C'était au premier jour de février 1866, si je me rappelle bien. Nous étions de passage à Monterey, venant de Matamoros, et en route pour rejoindre la division Douay, qui était campée sous les murs de San Luis Potosi.
Notre escadron escortait un convoi de vivres. Comme les muletiers mexicains ne sont jamais pressés, et que le train n'avançait pas vite, j'avais demandé et obtenu la permission de devancer le détachement d'un jour ; et je me trouvais à Monterey, vingt-quatre heures avant mes camarades.
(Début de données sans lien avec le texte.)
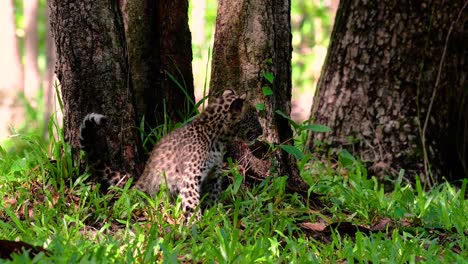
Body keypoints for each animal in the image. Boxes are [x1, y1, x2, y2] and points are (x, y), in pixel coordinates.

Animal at [80, 89, 264, 222]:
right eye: (253, 116)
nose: (262, 131)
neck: (217, 138)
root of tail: (140, 180)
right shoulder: (190, 177)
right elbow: (192, 203)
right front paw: (196, 225)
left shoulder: (214, 174)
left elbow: (213, 195)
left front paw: (214, 216)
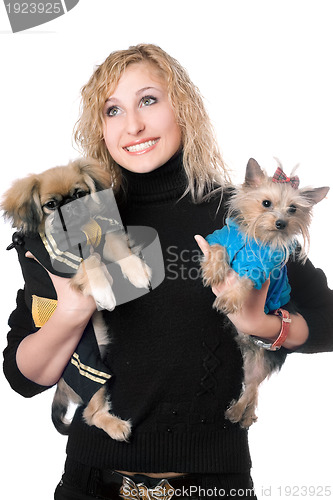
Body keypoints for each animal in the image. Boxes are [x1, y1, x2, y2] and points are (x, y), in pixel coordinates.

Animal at [0, 157, 152, 442]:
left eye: (79, 194)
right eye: (50, 205)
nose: (69, 208)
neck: (79, 234)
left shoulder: (105, 238)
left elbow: (119, 249)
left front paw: (137, 272)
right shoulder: (60, 260)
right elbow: (89, 262)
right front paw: (103, 290)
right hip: (89, 372)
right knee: (90, 414)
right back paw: (115, 426)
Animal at [200, 160, 326, 430]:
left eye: (293, 209)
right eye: (266, 203)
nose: (281, 223)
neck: (257, 238)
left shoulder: (262, 268)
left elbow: (247, 280)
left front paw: (230, 298)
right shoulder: (220, 237)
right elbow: (217, 248)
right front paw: (214, 269)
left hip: (262, 359)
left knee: (252, 388)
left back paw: (238, 412)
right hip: (250, 357)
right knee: (253, 388)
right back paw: (245, 414)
Puisque j'ai tant fait de vous dire que je tenais à passer un jour à Monterey, autant vaut compléter tout de suite ma confidence, et vous avouer que les yeux noirs d'une señorita étaient pour beaucoup dans cette décision prise à la hâte.
J'étais maréchal des logis chef de mon escadron, et je n'aurais voulu, pour rien au monde, manquer l'occasion de donner un coup de sabre qui aurait pu me valoir la contre-épaulette de sous-lieutenant, alors l'objet de tous mes rêves.
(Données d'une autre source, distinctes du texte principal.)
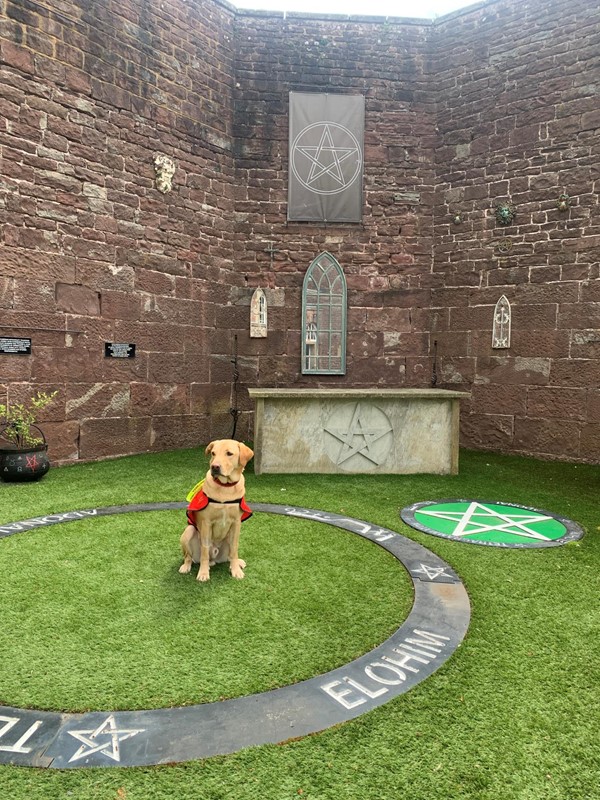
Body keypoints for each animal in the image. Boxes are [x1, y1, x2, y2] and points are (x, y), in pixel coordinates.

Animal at [178, 440, 253, 584]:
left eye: (229, 453)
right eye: (213, 453)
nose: (215, 467)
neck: (226, 488)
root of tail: (215, 559)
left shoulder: (236, 523)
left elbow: (234, 550)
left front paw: (236, 570)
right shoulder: (206, 523)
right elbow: (205, 552)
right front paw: (203, 573)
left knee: (230, 555)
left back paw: (238, 562)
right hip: (189, 531)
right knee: (189, 557)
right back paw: (186, 566)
J'arrivai donc au galop en vue de la Silla, et, un quart d'heure plus tard, j'apprenais que l'objet de ma course au clocher était depuis quelques jours chez une de ses parentes, à Salinas.
Jugez de mon désespoir.
Que faire ?
Je tenais à voir Anita, et Salinas était à une distance de dix bonnes lieues de Monterey. Je n'avais que vingt-quatre heures d'avance sur la colonne, et il m'était tout à fait impossible de penser à faire trente lieues en un jour sur mon cheval qui était déjà fatigué, et de pouvoir reprendre ensuite la route avec mes compagnons d'armes.